In our approach, we use two distinct types of diagrams which are described below.

High-Level Interaction Flow Diagrams

High-level flow diagrams are visual depictions of how interactions are handled in the environment. They should be defined for each distinct channel type used (since the interactions generally vary by channel) and for different parts of the organization to the extent that processing varies based on where the interaction occurs (for what function in the organization). For example, if you have customer service that handles both inbound calls and chat requests, you would be well-served to define flow diagrams for both.

Implementation Diagrams

Implementation diagrams, in essence, take the high-level interaction flow diagrams down to a level of detail that supports the implementation team directly.  In our use of them, we generally create one implementation diagram for each high-level flow.
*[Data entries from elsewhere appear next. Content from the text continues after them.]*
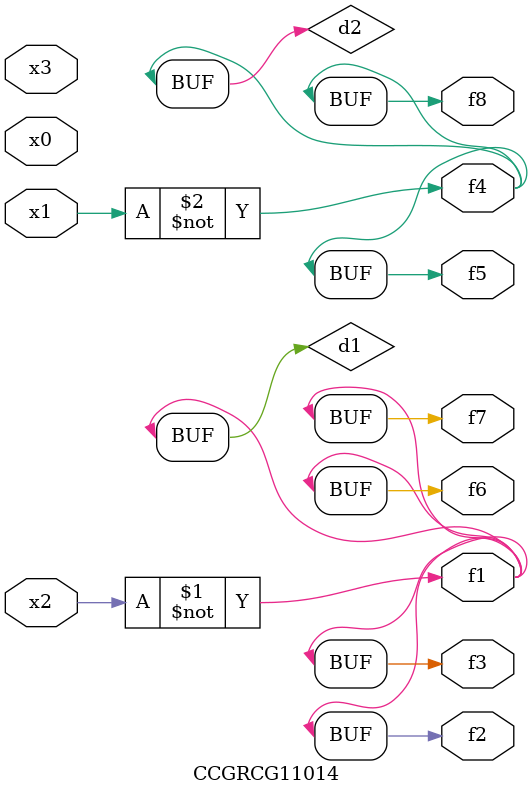
<source format=v>
module CCGRCG11014(
	input x0, x1, x2, x3,
	output f1, f2, f3, f4, f5, f6, f7, f8
);

	wire d1, d2;

	xnor (d1, x2);
	not (d2, x1);
	assign f1 = d1;
	assign f2 = d1;
	assign f3 = d1;
	assign f4 = d2;
	assign f5 = d2;
	assign f6 = d1;
	assign f7 = d1;
	assign f8 = d2;
endmodule

</source>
The difference is that in the implementation diagram, we insert more detail to specifically call out exit and entry points, attached data used or captured (if applicable), and other information that may be needed to support either operations or reporting.  You could, of course, put all this into the high-level flow diagrams but in my experience, this quickly becomes both messy and overwhelming since each diagram type is targeting a different audience.

High-level interaction flows generally target the business and user communities by allowing them to “see” the flow and have sufficient detail to review and approve it.  These may be useful to the implementation team as additional information to guide their work but on their own, lack the necessary detail to ensure the implementation is done as required to meet everyone’s needs and requirements.
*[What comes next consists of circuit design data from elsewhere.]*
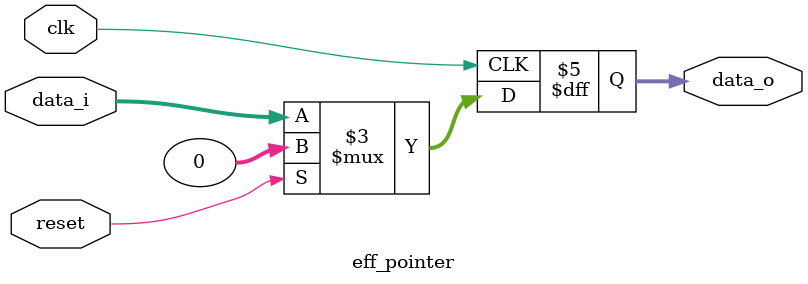
<source format=sv>

module eff_pointer #(parameter DATA_WIDTH = 32) (
	input clk,
	input reset,
	input [DATA_WIDTH-1 : 0] data_i,
	output logic [DATA_WIDTH-1 : 0] data_o
);
	always_ff @(posedge clk) begin
    
	if (reset) begin
	
	data_o <= '0;
	
	end else begin
			
			data_o <= data_i;
	
	end
	
	end

endmodule

</source>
Implementation diagrams are designed to support the implementation teams directly and are specifically written using terms and other definitions that are unique to that vendor’s implementation and/or system in order to avoid confusion.

Systems Integration Documentation

It’s pretty rare these days to find a contact center or CX solution that is operating in a vacuum, in most cases, these systems interface directly with servicing applications, back-end databases or systems, web services of all descriptions as well as other in-house or online systems that provide a variety of services.  In each of these cases, some form of interface is generally required to enable communications between the two systems and to ensure that the required functionality is enabled correctly.

As a rule of thumb, we recommend including an “interface list” that identifies and describes each external interface required, lists the type of interface it is (e.g. web service/type of WS, API call, custom interface, etc.), the direction (used to request data, used to initiate a function in an external system, bi-directional comms, etc.), and describes its purpose and use.

For each interface in the list, the design documentation should include a detailed description of exactly how the interface is implemented and all data or methods passed.

Summary

We know that all this may seem like a great deal of work. But, the reality is that you don’t have to look very hard to find solutions that failed to meet their original goals or failed to deliver on the customer’s expectations.  Taking the time to follow good design practices will help your organization to ensure that you and your customers really do get the solution you need and expect.  You will be happier, your customers will be happier and in virtually all cases, the vendors involved will appreciate the effort you and your organization are undertaking to ensure the project’s success.

As Albert Einstein said, “If you don’t have time to do it right, when will you have time to do it over”.